> [Assignment] Bring back every record exactly, except for the pictures, which stay out.
- - - - -
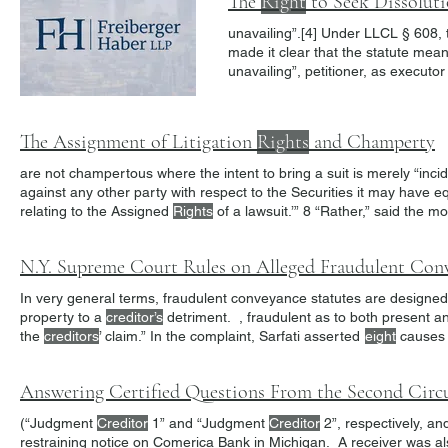
The
Right
to Seek Dissoluti
unavailing”.[4] Under 
made it clear that the statute mea
unavailing”, petitioner, as executor
In Bodenchak, the First Departmen
independent cause of action for th
The Assignment of Litigation
Rights
and Champerty
are not champertous where the intent to bring a suit is merely “inci
against any other party with respect to the Securities it may have 
relating to the Assigned
Rights
make money from litigating it and … acquir a
right
in order to enforc
N.Y. Supreme Court Rules on Alleged Fraudulent Con
In very general terms, fraudulent conveyance statutes are designed
property to a
creditor’s
detriment. , fraudulent as to both presen
the
creditors
’ claim.” In the complaint, Sarfati asserted
eight
causes 
(“Judgment
Creditor
1” and “Judgment
Creditor
2”, respectively, an
restraining notice on Comerica Bank in Michigan. A receiver was al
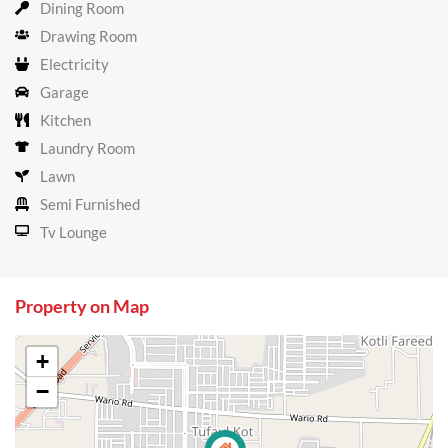
Dining Room
Drawing Room
Electricity
Garage
Kitchen
Laundry Room
Lawn
Semi Furnished
Tv Lounge
Property on Map
+
−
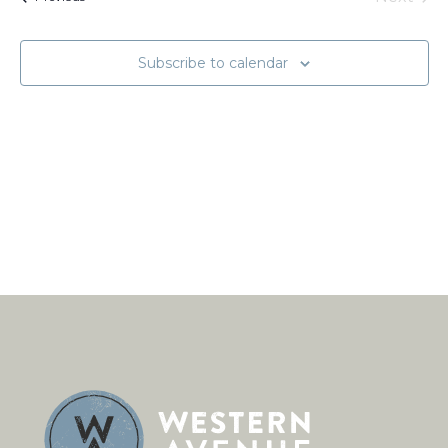
Naviga
Events
Subscribe to calendar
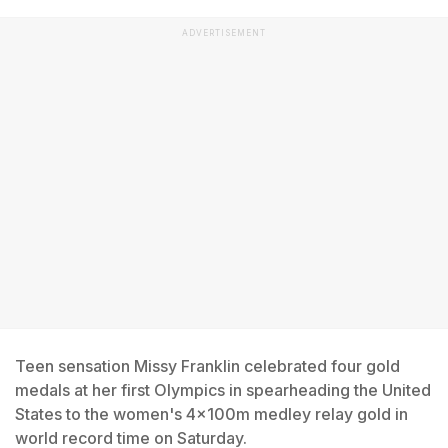
ADVERTISEMENT
Teen sensation Missy Franklin celebrated four gold
medals at her first Olympics in spearheading the United
States to the women's 4x100m medley relay gold in
world record time on Saturday.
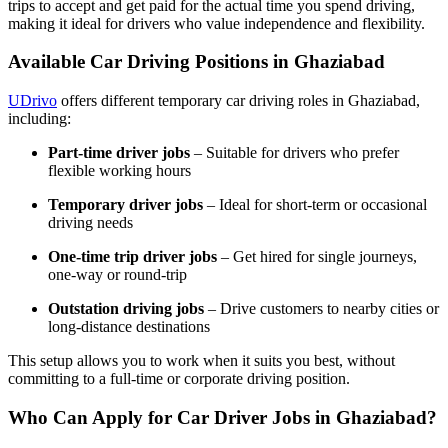
trips to accept and get paid for the actual time you spend driving,
making it ideal for drivers who value independence and flexibility.
Available Car Driving Positions in Ghaziabad
UDrivo
offers different temporary car driving roles in Ghaziabad,
including:
Part-time driver jobs
– Suitable for drivers who prefer
flexible working hours
Temporary driver jobs
– Ideal for short-term or occasional
driving needs
One-time trip driver jobs
– Get hired for single journeys,
one-way or round-trip
Outstation driving jobs
– Drive customers to nearby cities or
long-distance destinations
This setup allows you to work when it suits you best, without
committing to a full-time or corporate driving position.
Who Can Apply for Car Driver Jobs in Ghaziabad?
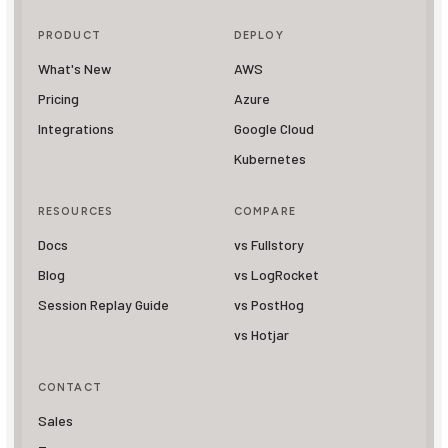
PRODUCT
DEPLOY
What's New
AWS
Pricing
Azure
Integrations
Google Cloud
Kubernetes
RESOURCES
COMPARE
Docs
vs Fullstory
Blog
vs LogRocket
Session Replay Guide
vs PostHog
vs Hotjar
CONTACT
Sales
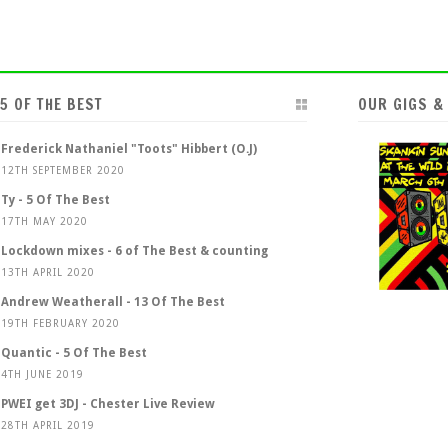
5 OF THE BEST
OUR GIGS &
Frederick Nathaniel "Toots" Hibbert (O.J)
12TH SEPTEMBER 2020
Ty - 5 Of The Best
17TH MAY 2020
Lockdown mixes - 6 of The Best & counting
13TH APRIL 2020
Andrew Weatherall - 13 Of The Best
19TH FEBRUARY 2020
Quantic - 5 Of The Best
4TH JUNE 2019
PWEI get 3DJ - Chester Live Review
28TH APRIL 2019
- - - - -
> [Result for this task]
The
Right
to Seek Dissoluti
unavailing”.[4] Under 
made it clear that the statute mea
unavailing”, petitioner, as executor
In Bodenchak, the First Departmen
independent cause of action for th
The Assignment of Litigation
Rights
and Champerty
are not champertous where the intent to bring a suit is merely “inci
against any other party with respect to the Securities it may have 
relating to the Assigned
Rights
make money from litigating it and … acquir a
right
in order to enforc
N.Y. Supreme Court Rules on Alleged Fraudulent Con
In very general terms, fraudulent conveyance statutes are designed
property to a
creditor’s
detriment. , fraudulent as to both presen
the
creditors
’ claim.” In the complaint, Sarfati asserted
eight
causes 
(“Judgment
Creditor
1” and “Judgment
Creditor
2”, respectively, an
restraining notice on Comerica Bank in Michigan. A receiver was al
Dining Room
Drawing Room
Electricity
Garage
Kitchen
Laundry Room
Lawn
Semi Furnished
Tv Lounge
Property on Map
+
−
Naviga
Events
Subscribe to calendar
ADVERTISEMENT
Teen sensation Missy Franklin celebrated four gold
medals at her first Olympics in spearheading the United
States to the women's 4x100m medley relay gold in
world record time on Saturday.
trips to accept and get paid for the actual time you spend driving,
making it ideal for drivers who value independence and flexibility.
Available Car Driving Positions in Ghaziabad
UDrivo
offers different temporary car driving roles in Ghaziabad,
including:
Part-time driver jobs
– Suitable for drivers who prefer
flexible working hours
Temporary driver jobs
– Ideal for short-term or occasional
driving needs
One-time trip driver jobs
– Get hired for single journeys,
one-way or round-trip
Outstation driving jobs
– Drive customers to nearby cities or
long-distance destinations
This setup allows you to work when it suits you best, without
committing to a full-time or corporate driving position.
Who Can Apply for Car Driver Jobs in Ghaziabad?
PRODUCT
DEPLOY
What's New
AWS
Pricing
Azure
Integrations
Google Cloud
Kubernetes
RESOURCES
COMPARE
Docs
vs Fullstory
Blog
vs LogRocket
Session Replay Guide
vs PostHog
vs Hotjar
CONTACT
Sales
5 OF THE BEST
OUR GIGS &
Frederick Nathaniel "Toots" Hibbert (O.J)
12TH SEPTEMBER 2020
Ty - 5 Of The Best
17TH MAY 2020
Lockdown mixes - 6 of The Best & counting
13TH APRIL 2020
Andrew Weatherall - 13 Of The Best
19TH FEBRUARY 2020
Quantic - 5 Of The Best
4TH JUNE 2019
PWEI get 3DJ - Chester Live Review
28TH APRIL 2019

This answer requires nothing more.